The Supreme Council marked the 130th anniversary of the founding of the Knights of Columbus at a Mass on March 29th in St. Mary’s Church in New Haven, where the Order began. Attending the Mass were relatives of Venerable Michael J. McGivney, an honor guard of Fourth Degree Knights, and Knights from Connecticut, New Hampshire, Rhode Island and New York.
March 29th marks the day when Connecticut state approved the charter of the Knights of Columbus in 1882.
The main celebrant and homilist at the Mass was Father Joseph P. Allen, O.P., pastor of St. Mary’s, and a member of Father McGivney Council 10705, which is based at the New Haven church. In his homily, he said that the 1.8 million Knights throughout the world share the charism of Father McGivney, based on the Order’s principles of charity, unity, fraternity and patriotism. “We are challenged to reflect our vocation as Knights, and we do so if we uphold the ideals of the Knights which had been given 130 years ago, and if we look to our founder Father Michael J. McGivney for guidance.”
In the early years, the Knights of Columbus experienced obstacles to growth which were overcome “because God wanted this work to continue, as it does continue today because of you and your brother Knights,” said Father Allen.

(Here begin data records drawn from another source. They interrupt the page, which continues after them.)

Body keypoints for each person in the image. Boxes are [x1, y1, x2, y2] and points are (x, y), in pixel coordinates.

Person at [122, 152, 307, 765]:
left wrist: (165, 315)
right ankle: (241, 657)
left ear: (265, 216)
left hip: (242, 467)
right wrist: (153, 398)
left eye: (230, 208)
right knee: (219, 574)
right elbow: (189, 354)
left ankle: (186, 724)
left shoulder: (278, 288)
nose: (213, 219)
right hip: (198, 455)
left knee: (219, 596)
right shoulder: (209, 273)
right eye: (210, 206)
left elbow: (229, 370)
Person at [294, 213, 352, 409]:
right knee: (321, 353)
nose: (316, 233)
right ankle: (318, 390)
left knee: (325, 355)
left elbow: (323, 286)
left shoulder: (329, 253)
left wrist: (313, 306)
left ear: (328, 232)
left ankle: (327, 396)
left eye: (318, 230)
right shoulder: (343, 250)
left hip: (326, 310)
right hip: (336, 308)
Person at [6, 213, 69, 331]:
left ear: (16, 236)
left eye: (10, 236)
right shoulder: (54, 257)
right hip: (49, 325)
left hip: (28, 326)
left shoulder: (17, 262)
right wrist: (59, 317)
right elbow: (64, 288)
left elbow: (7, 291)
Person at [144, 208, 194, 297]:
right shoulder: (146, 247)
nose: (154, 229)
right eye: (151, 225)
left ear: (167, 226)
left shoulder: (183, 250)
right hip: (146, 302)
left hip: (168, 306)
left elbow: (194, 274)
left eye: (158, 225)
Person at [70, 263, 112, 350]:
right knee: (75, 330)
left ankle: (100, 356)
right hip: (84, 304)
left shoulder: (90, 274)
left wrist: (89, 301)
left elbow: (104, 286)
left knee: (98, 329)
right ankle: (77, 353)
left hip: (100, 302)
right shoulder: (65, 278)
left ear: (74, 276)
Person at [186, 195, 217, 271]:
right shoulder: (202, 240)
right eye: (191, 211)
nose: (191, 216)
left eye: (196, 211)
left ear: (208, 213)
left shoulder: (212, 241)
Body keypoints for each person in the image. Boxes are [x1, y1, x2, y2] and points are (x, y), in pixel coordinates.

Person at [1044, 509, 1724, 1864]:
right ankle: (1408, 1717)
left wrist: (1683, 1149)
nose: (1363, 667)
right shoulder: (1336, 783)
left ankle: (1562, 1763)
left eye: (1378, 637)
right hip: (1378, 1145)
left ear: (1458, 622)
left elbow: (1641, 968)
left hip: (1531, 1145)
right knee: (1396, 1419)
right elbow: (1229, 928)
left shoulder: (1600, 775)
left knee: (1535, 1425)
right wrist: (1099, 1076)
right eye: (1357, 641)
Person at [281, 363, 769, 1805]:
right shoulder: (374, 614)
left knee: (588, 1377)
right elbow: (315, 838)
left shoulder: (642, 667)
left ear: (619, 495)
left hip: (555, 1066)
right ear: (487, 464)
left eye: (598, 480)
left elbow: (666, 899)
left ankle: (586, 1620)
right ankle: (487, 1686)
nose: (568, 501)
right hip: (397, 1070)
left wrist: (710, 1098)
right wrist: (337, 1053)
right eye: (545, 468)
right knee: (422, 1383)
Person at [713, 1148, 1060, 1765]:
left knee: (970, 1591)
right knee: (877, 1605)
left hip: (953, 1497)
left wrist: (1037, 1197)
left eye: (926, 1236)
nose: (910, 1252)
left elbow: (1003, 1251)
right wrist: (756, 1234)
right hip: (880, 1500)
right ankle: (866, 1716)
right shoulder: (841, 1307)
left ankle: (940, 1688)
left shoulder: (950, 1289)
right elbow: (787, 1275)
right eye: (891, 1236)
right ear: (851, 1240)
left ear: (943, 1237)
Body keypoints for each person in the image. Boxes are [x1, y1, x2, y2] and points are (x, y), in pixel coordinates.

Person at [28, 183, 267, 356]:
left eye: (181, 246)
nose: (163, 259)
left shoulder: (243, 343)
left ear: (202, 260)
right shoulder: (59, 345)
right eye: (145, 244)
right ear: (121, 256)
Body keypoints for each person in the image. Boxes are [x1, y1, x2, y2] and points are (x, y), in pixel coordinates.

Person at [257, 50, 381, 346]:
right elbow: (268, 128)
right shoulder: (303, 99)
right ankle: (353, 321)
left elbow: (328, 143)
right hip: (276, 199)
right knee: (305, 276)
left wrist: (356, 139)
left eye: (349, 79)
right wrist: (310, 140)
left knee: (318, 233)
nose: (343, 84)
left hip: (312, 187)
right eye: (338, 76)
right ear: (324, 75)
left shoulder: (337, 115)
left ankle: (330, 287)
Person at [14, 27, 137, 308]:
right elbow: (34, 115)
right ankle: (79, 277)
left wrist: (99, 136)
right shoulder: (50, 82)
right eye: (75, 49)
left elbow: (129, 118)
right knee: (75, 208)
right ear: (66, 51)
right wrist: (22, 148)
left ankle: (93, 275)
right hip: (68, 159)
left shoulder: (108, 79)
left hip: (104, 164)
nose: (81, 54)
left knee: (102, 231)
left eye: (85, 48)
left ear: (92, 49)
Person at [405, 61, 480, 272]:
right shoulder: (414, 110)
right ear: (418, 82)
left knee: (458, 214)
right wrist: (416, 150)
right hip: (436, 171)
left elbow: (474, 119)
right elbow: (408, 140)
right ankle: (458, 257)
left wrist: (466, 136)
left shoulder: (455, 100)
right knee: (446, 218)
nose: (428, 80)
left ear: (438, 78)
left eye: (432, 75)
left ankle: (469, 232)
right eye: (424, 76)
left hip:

Two relatives of Father McGivney participated in the Mass. The first reading was read by John Walshe, great grandnephew of Father McGivney, and the gifts were brought up during the Offertory Procession by Margaret Ransom, great grandniece of Father McGivney, and her husband, Robert Ransom, who is an employee at the Supreme Council.
After Mass, Father Allen led supreme officers to the tomb of Father McGivney located in the rear of the church, where they recited the Prayer for Canonization along with the congregation. Father McGivney was declared Venerable in 2008, when the Vatican recognized his heroic virtue, and a miracle attributed to his intercession is needed for him to advance to beatification.